Followers of this blog may remember some previous posts I'd made about new non-volatile memory that looked like it could also fulfill the same role that RAM does now.  That is, it's reasonably dense and fast and so could be used as the working memory of your computer but also doesn't lose the information it holds when you turn off the power.

Well, yet another type of memory with these properties has been in the news recently.  The stuff is called NRAM after "nanotube."  The nanotubes in the name are the same carbon nanotubes that people talk about making a space elevator with if they can be made long enough and in sufficient bulk.   People have been trying to make transistors out of nanotubes for a while and they work but there's a big problem with manufacturing them at scale.  You make a big silicon chip with conventional techniques with a bunch of pads on it which you want the nanotubes to stick to.  You wash it with a solution containing the tubes and some bonding agent but you'll be lucky to get a tube at 90% of the places you want them.  That's enough to do experiments but it's still way too high to build any sort of computer out of.  When I first read the EE Times article on this I thought that NRAM would work in a similar way and that they might have manufacturing difficulties.  But then a new article with a bunch of presentation slides came out at Anandtech showing that each connection is made up of several nanotubes so you don't have to have every junction have the same configuration and some variation shouldn't prevent it from functioning.

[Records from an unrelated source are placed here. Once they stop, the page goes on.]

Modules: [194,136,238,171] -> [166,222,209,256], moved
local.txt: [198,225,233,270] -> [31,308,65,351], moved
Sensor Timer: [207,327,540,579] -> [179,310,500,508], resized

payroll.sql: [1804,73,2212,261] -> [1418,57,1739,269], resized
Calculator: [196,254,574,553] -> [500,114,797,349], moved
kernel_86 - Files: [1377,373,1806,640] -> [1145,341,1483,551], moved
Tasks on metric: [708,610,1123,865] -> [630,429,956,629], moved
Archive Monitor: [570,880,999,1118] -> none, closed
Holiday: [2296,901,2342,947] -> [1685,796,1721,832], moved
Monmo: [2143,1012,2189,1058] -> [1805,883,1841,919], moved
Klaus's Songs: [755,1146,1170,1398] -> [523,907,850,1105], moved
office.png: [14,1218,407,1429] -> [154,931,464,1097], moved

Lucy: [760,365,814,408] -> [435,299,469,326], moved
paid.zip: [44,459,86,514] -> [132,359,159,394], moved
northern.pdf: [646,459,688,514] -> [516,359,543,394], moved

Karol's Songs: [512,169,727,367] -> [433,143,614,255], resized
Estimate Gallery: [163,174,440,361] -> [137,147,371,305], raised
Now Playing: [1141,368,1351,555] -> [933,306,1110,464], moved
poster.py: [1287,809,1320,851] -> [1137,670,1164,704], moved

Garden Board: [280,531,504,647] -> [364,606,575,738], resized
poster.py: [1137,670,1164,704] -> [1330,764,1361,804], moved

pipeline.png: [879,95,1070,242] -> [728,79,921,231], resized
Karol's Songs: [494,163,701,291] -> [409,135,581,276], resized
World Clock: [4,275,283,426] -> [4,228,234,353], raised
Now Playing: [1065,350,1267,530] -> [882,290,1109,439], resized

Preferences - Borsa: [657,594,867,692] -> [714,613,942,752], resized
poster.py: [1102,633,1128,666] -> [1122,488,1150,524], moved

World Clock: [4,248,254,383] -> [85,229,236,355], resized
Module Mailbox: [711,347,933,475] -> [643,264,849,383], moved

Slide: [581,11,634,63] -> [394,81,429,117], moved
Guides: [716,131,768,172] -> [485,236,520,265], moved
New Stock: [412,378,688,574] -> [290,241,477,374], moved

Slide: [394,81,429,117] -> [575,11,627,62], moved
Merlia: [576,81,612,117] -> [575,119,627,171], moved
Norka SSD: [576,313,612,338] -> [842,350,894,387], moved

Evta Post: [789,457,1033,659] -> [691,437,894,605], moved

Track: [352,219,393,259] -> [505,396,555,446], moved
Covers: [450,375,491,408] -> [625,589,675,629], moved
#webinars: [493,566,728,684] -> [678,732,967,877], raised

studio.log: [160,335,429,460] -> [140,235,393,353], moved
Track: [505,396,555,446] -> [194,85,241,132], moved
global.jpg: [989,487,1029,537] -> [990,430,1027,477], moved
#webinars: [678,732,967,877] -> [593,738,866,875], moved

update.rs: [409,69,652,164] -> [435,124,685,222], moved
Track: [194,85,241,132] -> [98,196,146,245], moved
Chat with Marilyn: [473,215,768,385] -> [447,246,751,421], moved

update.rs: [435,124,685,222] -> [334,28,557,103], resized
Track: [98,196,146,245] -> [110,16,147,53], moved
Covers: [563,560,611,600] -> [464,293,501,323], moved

Then I managed to find a link to an actual PowerPoint presentation form a Real World Tech forum thread.  It has a lot of details, including the actual current defect rate of .00003 which ought to be fine.

So how does this stack up against the other potential non-volatile memories people have been working on?  Well it does seem to be pretty tough.  There are actual molecules being shifted into different configurations so it's resistant to electrical damage which is why NASA was interested enough to fly some up to test it in space.  Cosmic rays flipping bits is a big problem for computers in space and even if NRAM doesn't have anything else that might be a niche for it.

The write endurance also seems to be pretty good, just like with RRAM.  With at least 10e11 writes you could be writing across typically sized RAM card at typical max speeds and it would take you a millennium to exhaust the writes.  Even if you write to the smallest area that won't be absorbed by the cache system on a modern CPU you've got a year of writing before you burn a hole there.  For typical usage I'd guess it would last something like 20 years which ought to be good enough.

Which of this and MRAM and RRAM will win out if any does?  I've got no idea but I'm finding it interesting.